8. This Agreement has been executed and delivered in, and shall be
interpreted, construed, and enforced pursuant to and in accordance
with the laws of the State of Georgia.
9. In the event that either party elects to incur legal expenses to
enforce or interpret any provision of this Agreement, the prevailing
party will be entitled to recover such legal expenses, including,
without limitation, reasonable attorneys' fees, costs and necessary
disbursements, in addition to any other relief to which such party
shall be entitled.
10. Hospital agrees to pay CTI each month during the term of this
agreement an all-inclusive fee of three thousand dollars ($3,000.00)
for cryobanking services.
11. CTI agrees to render a statement to Hospital during the first week of
each month
Hospital: ______________ 2 CTI:_______________
of the term hereof for the cryobanking services provided during the
previous month. Hospital shall make said payment to CTI on or before
the 15thday of each month following the month of service.
12. The parties agree that the term of this Agreement shall be for a
period of six (6) months from the date of execution of the Agreement
by Hospital and CTI. The agreement shall not automatically renew for
any additional period of time.
13. Notwithstanding anything to the contrary in this Agreement, either
party hereto may terminate this Agreement, without cause, upon the
delivery to the other party hereto of thirty (30) days prior written
notice of such termination.
14. CTI acknowledges that during the course of performance under this
Agreement, it may receive confidential information concerning the
method of operation and administration of Hospital's business,
including, but not limited to, materials relation to fee schedules and
various operational procedures used by Hospital. Said confidential
information is the property of Hospital and CTI agrees that it will
not make use of any information obtained from Hospital with any party
other than Hospital.
15. This Agreement and any amendments hereto, shall constitute the
complete agreement of the parties and shall supersede any and all
prior agreements make by and between the parties. The parties hereto
agree that no warranties, inducements or representations exist except
as stated herein. The parties agree that this agreement may not be
amended unless in writing executed by an authorized representative of
each of the parties to this Agreement.
16. Any notice to be given under this Agreement shall be delivered by hand
or mailed by United States mail to the parties at the following
address:
To CTI: Cancer Therapeutics, Inc.
000 Xxxx Xxxxxxx Xxxxxx
Xxxxxxxxxxx, XX 00000
To Hospital: Xxxx X. Xxxxxxxx Memorial Hospital, Inc.

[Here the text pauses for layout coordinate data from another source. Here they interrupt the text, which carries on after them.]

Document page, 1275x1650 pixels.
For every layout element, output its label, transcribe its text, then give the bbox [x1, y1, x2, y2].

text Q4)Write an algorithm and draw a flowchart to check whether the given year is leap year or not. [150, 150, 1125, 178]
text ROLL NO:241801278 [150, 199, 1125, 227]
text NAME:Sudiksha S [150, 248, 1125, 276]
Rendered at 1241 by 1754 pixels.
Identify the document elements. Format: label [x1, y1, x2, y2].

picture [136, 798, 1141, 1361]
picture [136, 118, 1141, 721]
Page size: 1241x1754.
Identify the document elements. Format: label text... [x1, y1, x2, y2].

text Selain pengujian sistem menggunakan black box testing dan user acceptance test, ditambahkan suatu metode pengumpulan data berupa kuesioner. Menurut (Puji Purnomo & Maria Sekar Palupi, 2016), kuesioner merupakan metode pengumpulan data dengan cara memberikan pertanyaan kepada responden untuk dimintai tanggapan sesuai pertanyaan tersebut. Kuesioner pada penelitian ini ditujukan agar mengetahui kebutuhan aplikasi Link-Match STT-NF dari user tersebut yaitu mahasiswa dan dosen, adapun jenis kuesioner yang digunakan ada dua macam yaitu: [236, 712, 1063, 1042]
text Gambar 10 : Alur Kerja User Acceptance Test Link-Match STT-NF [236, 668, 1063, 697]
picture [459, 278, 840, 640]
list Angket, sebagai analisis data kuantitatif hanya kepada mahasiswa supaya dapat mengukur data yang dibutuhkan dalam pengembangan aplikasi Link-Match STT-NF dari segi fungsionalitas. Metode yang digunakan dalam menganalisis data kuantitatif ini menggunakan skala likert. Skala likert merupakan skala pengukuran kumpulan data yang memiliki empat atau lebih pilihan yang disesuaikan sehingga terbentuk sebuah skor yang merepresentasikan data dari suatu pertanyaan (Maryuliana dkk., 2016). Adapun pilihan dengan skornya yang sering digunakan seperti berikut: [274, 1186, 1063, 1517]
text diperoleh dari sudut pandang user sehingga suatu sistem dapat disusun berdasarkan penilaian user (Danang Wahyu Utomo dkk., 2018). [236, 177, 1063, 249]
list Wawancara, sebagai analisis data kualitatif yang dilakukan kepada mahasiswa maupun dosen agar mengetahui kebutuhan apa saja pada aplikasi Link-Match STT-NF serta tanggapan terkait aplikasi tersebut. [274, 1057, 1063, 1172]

Attention: Chief Executive Officer
Xxxx Xxxxxx Xxx 0000
Xxxxxxxxxxx, Xxxxxxx 00000
IN WITNESS WHEREOF, the parties have hereunto set their hands and seals,
respectively, by the undersigned authorized officers of each party hereto
as of the day and year first above written.
Hospital:______________ 3 CTI:______________
CTI
By:_______________________________
Title:______________________________
Xxxx X. Xxxxxxxx Memorial Hospital, Inc.